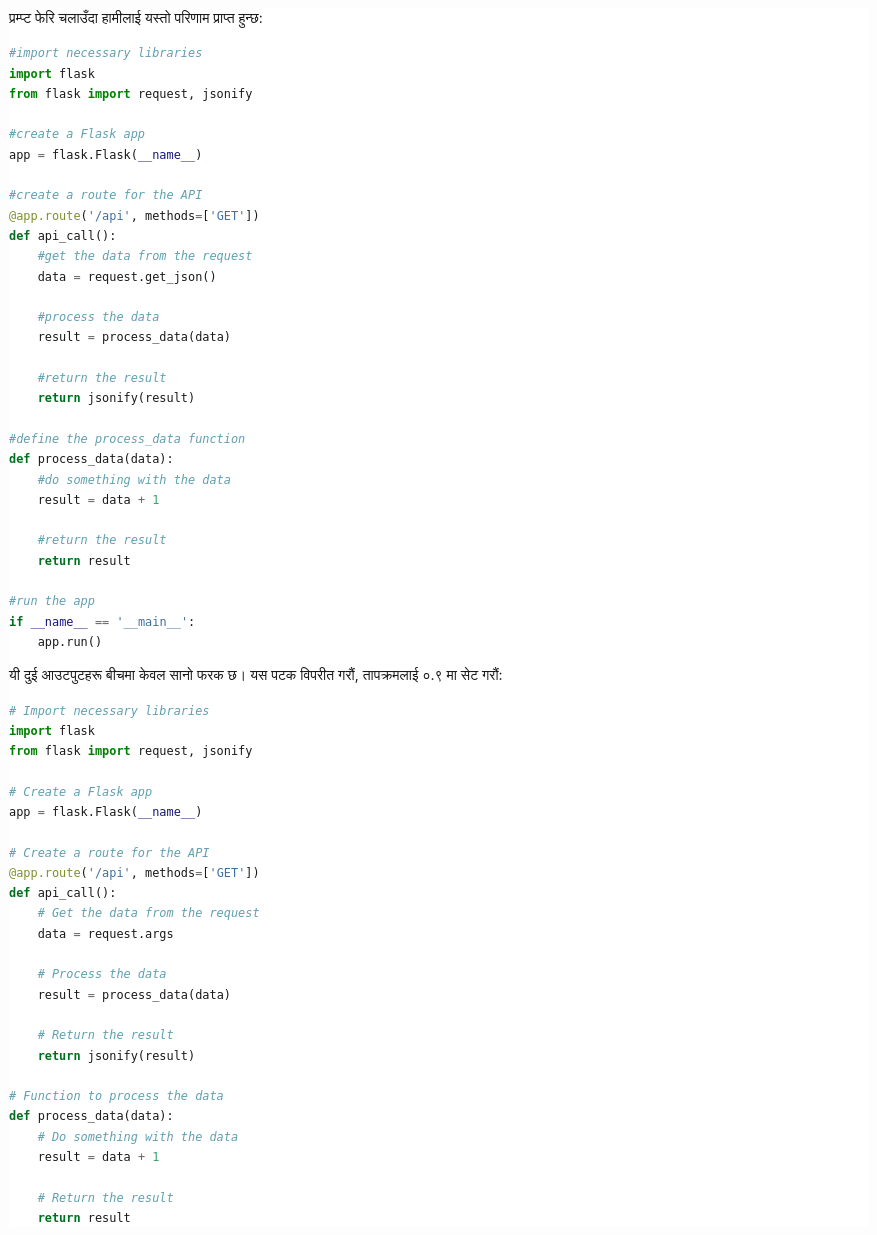 प्रम्प्ट फेरि चलाउँदा हामीलाई यस्तो परिणाम प्राप्त हुन्छ:

```python
#import necessary libraries
import flask
from flask import request, jsonify

#create a Flask app
app = flask.Flask(__name__)

#create a route for the API
@app.route('/api', methods=['GET'])
def api_call():
    #get the data from the request
    data = request.get_json()

    #process the data
    result = process_data(data)

    #return the result
    return jsonify(result)

#define the process_data function
def process_data(data):
    #do something with the data
    result = data + 1

    #return the result
    return result

#run the app
if __name__ == '__main__':
    app.run()

```

यी दुई आउटपुटहरू बीचमा केवल सानो फरक छ। यस पटक विपरीत गरौं, तापक्रमलाई ०.९ मा सेट गरौं:

```python
# Import necessary libraries
import flask
from flask import request, jsonify

# Create a Flask app
app = flask.Flask(__name__)

# Create a route for the API
@app.route('/api', methods=['GET'])
def api_call():
    # Get the data from the request
    data = request.args

    # Process the data
    result = process_data(data)

    # Return the result
    return jsonify(result)

# Function to process the data
def process_data(data):
    # Do something with the data
    result = data + 1

    # Return the result
    return result
```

______________________________

• WORK REQUEST: You need to copy every entry exactly, taking out only the pictures.

• ANSWER TO THIS EXERCISE:
 प्रम्प्ट फेरि चलाउँदा हामीलाई यस्तो परिणाम प्राप्त हुन्छ:

```python
#import necessary libraries
import flask
from flask import request, jsonify

#create a Flask app
app = flask.Flask(__name__)

#create a route for the API
@app.route('/api', methods=['GET'])
def api_call():
    #get the data from the request
    data = request.get_json()

    #process the data
    result = process_data(data)

    #return the result
    return jsonify(result)

#define the process_data function
def process_data(data):
    #do something with the data
    result = data + 1

    #return the result
    return result

#run the app
if __name__ == '__main__':
    app.run()

```

यी दुई आउटपुटहरू बीचमा केवल सानो फरक छ। यस पटक विपरीत गरौं, तापक्रमलाई ०.९ मा सेट गरौं:

```python
# Import necessary libraries
import flask
from flask import request, jsonify

# Create a Flask app
app = flask.Flask(__name__)

# Create a route for the API
@app.route('/api', methods=['GET'])
def api_call():
    # Get the data from the request
    data = request.args

    # Process the data
    result = process_data(data)

    # Return the result
    return jsonify(result)

# Function to process the data
def process_data(data):
    # Do something with the data
    result = data + 1

    # Return the result
    return result
```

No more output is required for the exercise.